The following funny story was printed in the Monroe Inquirer, Sept. 10, 1942, with a note saying that it was originally printed in State Magazine.
By Carl Goerch
There was a meeting of farmers in Tarboro recently. Among those who attended were Ben Kilgore of Louisville, Ky., Pop Taylor of State College, and Frank Jeter, also of State College.
They went in Mr. Jeter’s car.
When they got to Tarboro, Mr. Jeter parked his car near the hotel and said, “You fellows wait here just a minute. I’ve got to attend to a little business matter but I’ll be right back.”
He ran into a pressing club around the corner. There was nobody in the front room except a Negro man, and Frank said to him, “I’m in a hurry and I want to get my pants pressed. How long will it take?”
“Just a few minutes, boss,” said the Negro. “You jes’ take ‘em off in that back room and then set down and rest yourself.”
“You sure it won’t take long?” inquired Frank anxiously.
Sitting and Waiting
So Frank went into the back room. He took off his trousers, passed them through the curtain to the man, and then took his seat I a chair. He had discarded his Palm Beach suit that morning and had put on a dark one in its place. It wasn’t until he was about to leave Raleigh that he noticed that the suit needed pressing rather badly. Being of a somewhat fastidious nature, he decided that it would never do to appear on the speaker’s platform in a pair of wrinkled pants. He had a hesitancy to mention the matter to his two friends, because he knew they wouldn’t want to wait for him; and besides, they’d undoubtedly have told him that he looked all right.
So he sat. And he waited.
There was the sound of somebody stirring in the front room. Then a lady’s voice called out: “Jim!”
Mr. Jeter held his breath.
“Jim!” the voice said again. And then came the sound of footsteps approaching the curtains that hung in the doorway leading to the back room.
With remarkable agility, Frank sprang from his chair and dashed behind a large packing case in the rear of the room. The curtains parted and the woman appeared. She seemed rather surprised to see Mr. Jeter standing there.
“Isn’t Jim in here?” she inquired.
“No, he ain’t,” said Frank, forgetting for the moment that he was a college man.
“Would you mind giving him this coat?” she inquired, holding it out toward him.
“I’ll be glad to,” said Mr. Jeter.
She extended her arm a little further in his direction, waiting for him to come and take the garment. Frank wouldn’t have moved from his position behind the packing case for fifty coats.
“Just lay it on the table in the front room,” he told her.
She followed his suggestion and departed. Frank breathed a sigh of relief as he heard the front door close.
Fifteen minutes passed, and by that time Mr. Jeter was getting very impatient. At the end of five more minutes, he parted the curtains and walked out into the front room. It was an inopportune time for such a maneuver, because at that very instant two ladies were passing by. As though drawn by some invisible magnet, their eyes turned in the direction of the pressing club and became focused upon Mr. Jeter’s bare legs and blue shorts. Inasmuch as he never has sought any public admiration of either his underwear or his legs, Frank dived hastily into the back room again.
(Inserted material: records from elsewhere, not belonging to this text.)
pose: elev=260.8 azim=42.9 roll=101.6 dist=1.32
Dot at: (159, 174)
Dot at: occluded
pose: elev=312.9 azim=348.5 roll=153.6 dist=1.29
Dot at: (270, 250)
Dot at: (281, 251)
Then, to his great relief, he heard a man’s footsteps in the front room. He peeped through the curtains and saw that it was the colored man.
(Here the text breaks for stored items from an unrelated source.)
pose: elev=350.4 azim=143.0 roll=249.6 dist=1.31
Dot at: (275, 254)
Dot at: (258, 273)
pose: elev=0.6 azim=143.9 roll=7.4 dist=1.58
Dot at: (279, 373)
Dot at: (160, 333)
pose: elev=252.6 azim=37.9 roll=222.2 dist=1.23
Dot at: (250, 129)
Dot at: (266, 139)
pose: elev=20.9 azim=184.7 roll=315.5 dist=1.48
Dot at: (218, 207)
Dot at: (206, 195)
“Where are my pants?” demanded Frank, glowering at him.
“Good Lawd!” said the Negro. “I plumb forgot that you were still waiting here. I’ll get them for you right away.”
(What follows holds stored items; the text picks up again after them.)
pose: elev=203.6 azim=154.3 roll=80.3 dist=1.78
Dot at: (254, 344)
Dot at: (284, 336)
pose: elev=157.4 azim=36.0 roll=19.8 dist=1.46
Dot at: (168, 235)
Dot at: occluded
He dashed out the front door and went into the adjoining building. In a minute he was back.
“Boss,” he said, “them pants got into the dry-cleaning solution by mistake an’ I jes’ can’t get them for you right at this minute.”
“But I told you that I only wanted them pressed!” howled Frank. “How long have I got to wait now?”
“It won’t take that long, boss. I’ll rush ‘em right through for you.”
And once more he disappeared.
The Pants Arrive
Frank sat there for another twenty minutes, fretting and fuming. Then the Negro appeared and, to Mr. Jeter’s relief, he had the pants in his arms.
“Give ‘em here,” said Frank holding out his hand.
“Boss, they’s got to be dried first,” the man told him.
So for another twenty minutes Frank had to sit there, watching his beloved trousers blowing in balloon-like fashion in front of the drying contrivance. Altogether, he spent well over an hour in the shop. In the meantime, Mr. Kilgore and Mr. Taylor were wandering all over town, looking for him. They were hot and they were mad. So was Mr. Jeter. When the three of them got together at last there was some heated conversation for a few minutes, and Frank’s explanation didn’t help matters any. They finally started for the meeting and, although the program had already started, got there in time to make their talks.
Frank’s pants looked very nice to the crowd.